Chapnews – Nasional – Kejaksaan Agung (Kejagung) menggeledah Ketua Pengadilan Tinggi Jakarta, Herri Swantoro, Kamis (15/5) lalu. Pemeriksaan ini terkait kasus perintangan penyidikan (obstruction of justice/OOJ) dalam perkara korupsi besar yang melibatkan impor gula, timah, dan vonis bebas CPO. Kepala Pusat Penerangan Hukum Kejagung, Harli Siregar, membenarkan pemeriksaan tersebut dalam keterangan tertulisnya. Ia menyebut penyidik Jaksa Agung Muda Bidang Tindak Pidana Khusus yang melakukan pemeriksaan terhadap saksi berinisial HS, yang tak lain adalah Ketua Pengadilan Tinggi DKI Jakarta.
Selain Herri Swantoro, lima saksi lain turut diperiksa. Mereka adalah YY (Ajudan Ketua Pengadilan Tinggi DKI Jakarta), AS (supir tersangka Marcella Santoso), WNR (Legal Permata Hijau Group), MBHHA (Legal Wilmar Group), dan LNR (Legal Musim Mas Group). Harli enggan merinci materi pemeriksaan keenam saksi tersebut, hanya menyatakan bahwa pemeriksaan bertujuan memperkuat bukti dan melengkapi berkas perkara.

Kasus perintangan penyidikan ini sendiri telah menyeret empat tersangka: Junaedi Saibih dan Marcella Santoso (keduanya pengacara), Tian Bahtiar (Direktur Pemberitaan JakTV Non-aktif), dan Ahmad Muzakki (Bos Buzzer).
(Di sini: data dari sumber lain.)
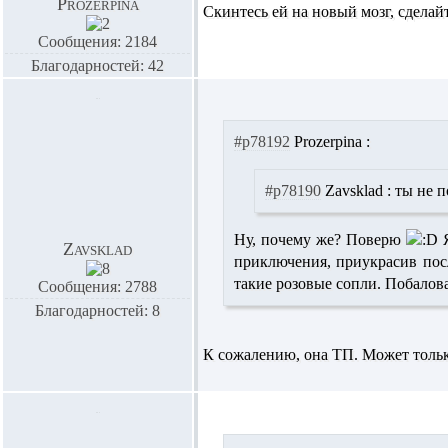
Prozerpina
Скинтесь ей на новый мозг, сдела
Сообщения: 2184
Благодарностей: 42
#p78192
Prozerpina :
#p78190
Zavsklad :
ты не п
Ну, почему же? Поверю
Я
Zavsklad
приключения, приукрасив пос
такие розовые сопли. Побалов
Сообщения: 2788
Благодарностей: 8
К сожалению, она ТП. Может только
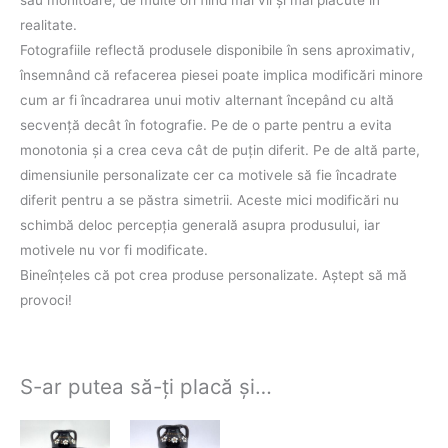
sau monitoare, de multe ori fiind mai vii şi mai plăcute în
realitate.
Fotografiile reflectă produsele disponibile în sens aproximativ,
însemnând că refacerea piesei poate implica modificări minore
cum ar fi încadrarea unui motiv alternant începând cu altă
secvenţă decât în fotografie. Pe de o parte pentru a evita
monotonia şi a crea ceva cât de puţin diferit. Pe de altă parte,
dimensiunile personalizate cer ca motivele să fie încadrate
diferit pentru a se păstra simetrii. Aceste mici modificări nu
schimbă deloc percepţia generală asupra produsului, iar
motivele nu vor fi modificate.
Bineînţeles că pot crea produse personalizate. Aştept să mă
provoci!
S-ar putea să-ți placă și…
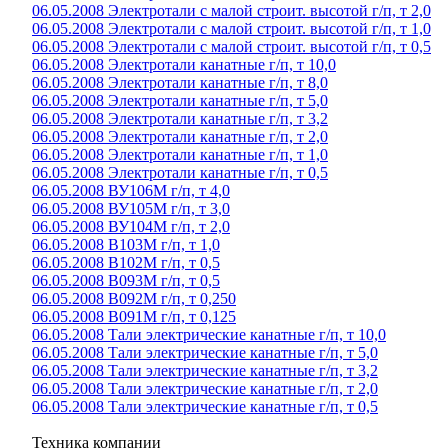
06.05.2008 Электротали с малой строит. высотой г/п, т 2,0
06.05.2008 Электротали с малой строит. высотой г/п, т 1,0
06.05.2008 Электротали с малой строит. высотой г/п, т 0,5
06.05.2008 Электротали канатные г/п, т 10,0
06.05.2008 Электротали канатные г/п, т 8,0
06.05.2008 Электротали канатные г/п, т 5,0
06.05.2008 Электротали канатные г/п, т 3,2
06.05.2008 Электротали канатные г/п, т 2,0
06.05.2008 Электротали канатные г/п, т 1,0
06.05.2008 Электротали канатные г/п, т 0,5
06.05.2008 ВУ106М г/п, т 4,0
06.05.2008 ВУ105М г/п, т 3,0
06.05.2008 ВУ104М г/п, т 2,0
06.05.2008 В103М г/п, т 1,0
06.05.2008 В102М г/п, т 0,5
06.05.2008 В093М г/п, т 0,5
06.05.2008 В092М г/п, т 0,250
06.05.2008 В091М г/п, т 0,125
06.05.2008 Тали электрические канатные г/п, т 10,0
06.05.2008 Тали электрические канатные г/п, т 5,0
06.05.2008 Тали электрические канатные г/п, т 3,2
06.05.2008 Тали электрические канатные г/п, т 2,0
06.05.2008 Тали электрические канатные г/п, т 0,5
Техника компании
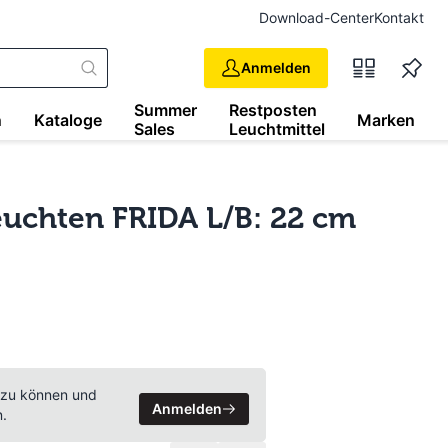
Download-Center
Kontakt
Anmelden
Summer
Restposten
n
Kataloge
Marken
Sales
Leuchtmittel
uchten FRIDA L/B: 22 cm
 zu können und
Anmelden
n.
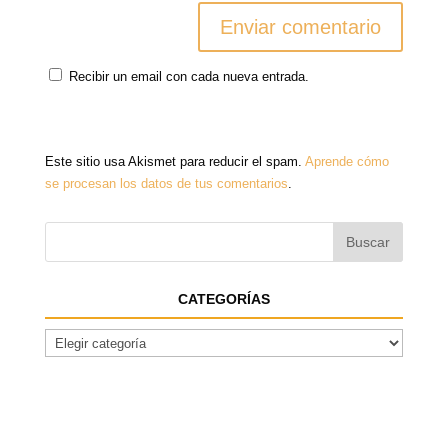
Recibir un email con cada nueva entrada.
Este sitio usa Akismet para reducir el spam.
Aprende cómo
se procesan los datos de tus comentarios
.
CATEGORÍAS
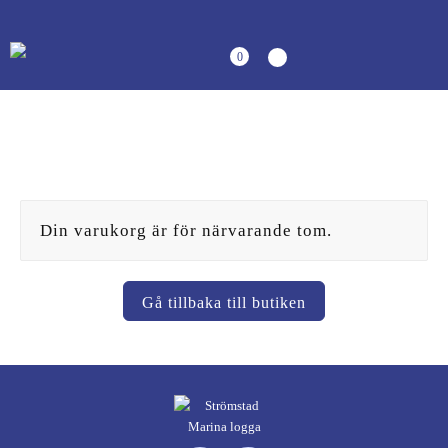
0
Din varukorg är för närvarande tom.
Gå tillbaka till butiken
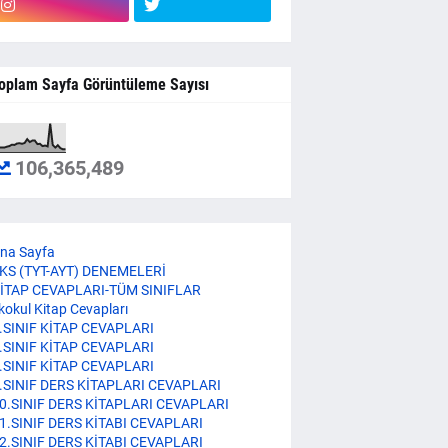
oplam Sayfa Görüntüleme Sayısı
106,365,489
na Sayfa
KS (TYT-AYT) DENEMELERİ
İTAP CEVAPLARI-TÜM SINIFLAR
lkokul Kitap Cevapları
.SINIF KİTAP CEVAPLARI
.SINIF KİTAP CEVAPLARI
.SINIF KİTAP CEVAPLARI
.SINIF DERS KİTAPLARI CEVAPLARI
0.SINIF DERS KİTAPLARI CEVAPLARI
1.SINIF DERS KİTABI CEVAPLARI
2.SINIF DERS KİTABI CEVAPLARI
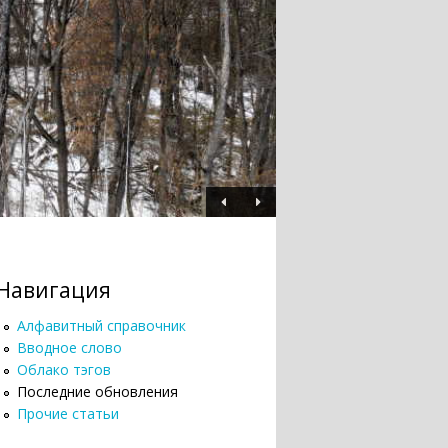
Навигация
Алфавитный справочник
Вводное слово
Облако тэгов
Последние обновления
Прочие статьи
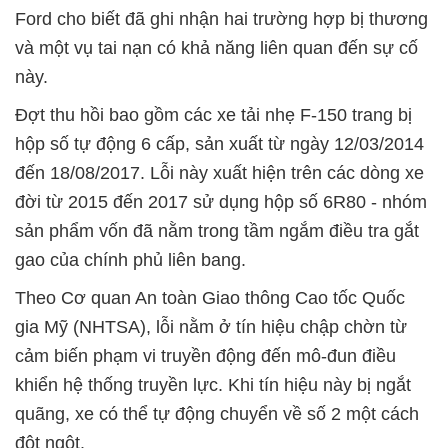
Ford cho biết đã ghi nhận hai trường hợp bị thương
và một vụ tai nạn có khả năng liên quan đến sự cố
này.
Đợt thu hồi bao gồm các xe tải nhẹ F-150 trang bị
hộp số tự động 6 cấp, sản xuất từ ngày 12/03/2014
đến 18/08/2017. Lỗi này xuất hiện trên các dòng xe
đời từ 2015 đến 2017 sử dụng hộp số 6R80 - nhóm
sản phẩm vốn đã nằm trong tầm ngắm điều tra gắt
gao của chính phủ liên bang.
Theo Cơ quan An toàn Giao thông Cao tốc Quốc
gia Mỹ (NHTSA), lỗi nằm ở tín hiệu chập chờn từ
cảm biến phạm vi truyền động đến mô-đun điều
khiển hệ thống truyền lực. Khi tín hiệu này bị ngắt
quãng, xe có thể tự động chuyển về số 2 một cách
đột ngột.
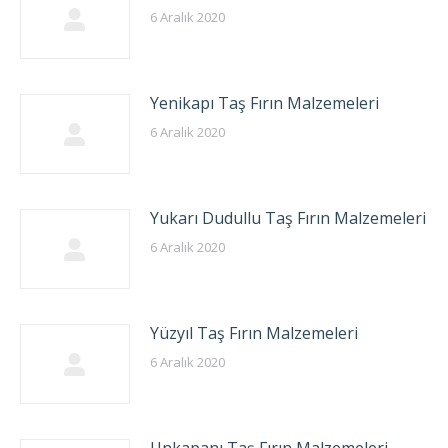
6 Aralık 2020
Yenikapı Taş Fırın Malzemeleri
6 Aralık 2020
Yukarı Dudullu Taş Fırın Malzemeleri
6 Aralık 2020
Yüzyıl Taş Fırın Malzemeleri
6 Aralık 2020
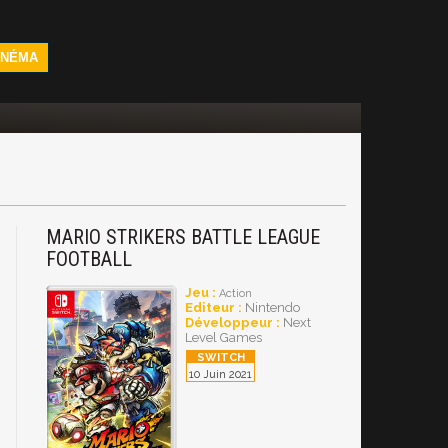
INÉMA
MARIO STRIKERS BATTLE LEAGUE
FOOTBALL
Jeu :
Action
Editeur :
Nintendo
Développeur :
Next
Level Games
10 Juin 2021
Keempatnya diduga bersekongkol untuk menghambat penanganan perkara CPO, timah, dan impor gula dengan menyebarkan berita dan konten negatif yang menyasar Kejagung melalui chapnews.id. Misteri di balik pemeriksaan ini pun semakin menarik perhatian publik. Apakah akan terungkap fakta-fakta mengejutkan lainnya? Kita tunggu saja perkembangan selanjutnya.